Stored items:
--------------------

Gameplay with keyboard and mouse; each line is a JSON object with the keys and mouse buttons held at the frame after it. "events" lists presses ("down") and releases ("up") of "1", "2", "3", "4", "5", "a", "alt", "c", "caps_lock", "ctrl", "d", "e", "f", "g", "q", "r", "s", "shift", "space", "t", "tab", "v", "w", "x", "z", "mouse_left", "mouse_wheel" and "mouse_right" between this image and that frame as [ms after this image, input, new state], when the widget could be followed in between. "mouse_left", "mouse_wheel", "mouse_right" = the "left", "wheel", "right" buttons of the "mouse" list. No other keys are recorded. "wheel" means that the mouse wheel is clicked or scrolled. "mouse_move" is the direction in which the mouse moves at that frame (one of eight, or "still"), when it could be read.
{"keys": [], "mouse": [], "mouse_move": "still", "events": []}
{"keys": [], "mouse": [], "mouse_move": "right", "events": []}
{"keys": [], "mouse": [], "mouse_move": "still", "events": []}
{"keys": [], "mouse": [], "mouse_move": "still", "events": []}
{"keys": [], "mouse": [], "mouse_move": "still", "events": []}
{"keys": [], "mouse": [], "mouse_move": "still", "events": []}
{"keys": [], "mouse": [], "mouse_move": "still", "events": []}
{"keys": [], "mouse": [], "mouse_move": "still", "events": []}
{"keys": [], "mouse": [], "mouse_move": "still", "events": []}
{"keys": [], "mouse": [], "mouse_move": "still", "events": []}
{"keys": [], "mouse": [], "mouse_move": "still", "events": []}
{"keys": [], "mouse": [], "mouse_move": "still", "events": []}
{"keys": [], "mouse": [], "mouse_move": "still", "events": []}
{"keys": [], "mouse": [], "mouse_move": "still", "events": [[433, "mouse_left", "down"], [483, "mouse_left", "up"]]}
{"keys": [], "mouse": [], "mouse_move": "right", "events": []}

--------------------

§ **Instructions to follow**
Retype each line above, keeping every character.

§ **Result of this exercise**
Gameplay with keyboard and mouse; each line is a JSON object with the keys and mouse buttons held at the frame after it. "events" lists presses ("down") and releases ("up") of "1", "2", "3", "4", "5", "a", "alt", "c", "caps_lock", "ctrl", "d", "e", "f", "g", "q", "r", "s", "shift", "space", "t", "tab", "v", "w", "x", "z", "mouse_left", "mouse_wheel" and "mouse_right" between this image and that frame as [ms after this image, input, new state], when the widget could be followed in between. "mouse_left", "mouse_wheel", "mouse_right" = the "left", "wheel", "right" buttons of the "mouse" list. No other keys are recorded. "wheel" means that the mouse wheel is clicked or scrolled. "mouse_move" is the direction in which the mouse moves at that frame (one of eight, or "still"), when it could be read.
{"keys": [], "mouse": [], "mouse_move": "still", "events": []}
{"keys": [], "mouse": [], "mouse_move": "right", "events": []}
{"keys": [], "mouse": [], "mouse_move": "still", "events": []}
{"keys": [], "mouse": [], "mouse_move": "still", "events": []}
{"keys": [], "mouse": [], "mouse_move": "still", "events": []}
{"keys": [], "mouse": [], "mouse_move": "still", "events": []}
{"keys": [], "mouse": [], "mouse_move": "still", "events": []}
{"keys": [], "mouse": [], "mouse_move": "still", "events": []}
{"keys": [], "mouse": [], "mouse_move": "still", "events": []}
{"keys": [], "mouse": [], "mouse_move": "still", "events": []}
{"keys": [], "mouse": [], "mouse_move": "still", "events": []}
{"keys": [], "mouse": [], "mouse_move": "still", "events": []}
{"keys": [], "mouse": [], "mouse_move": "still", "events": []}
{"keys": [], "mouse": [], "mouse_move": "still", "events": [[433, "mouse_left", "down"], [483, "mouse_left", "up"]]}
{"keys": [], "mouse": [], "mouse_move": "right", "events": []}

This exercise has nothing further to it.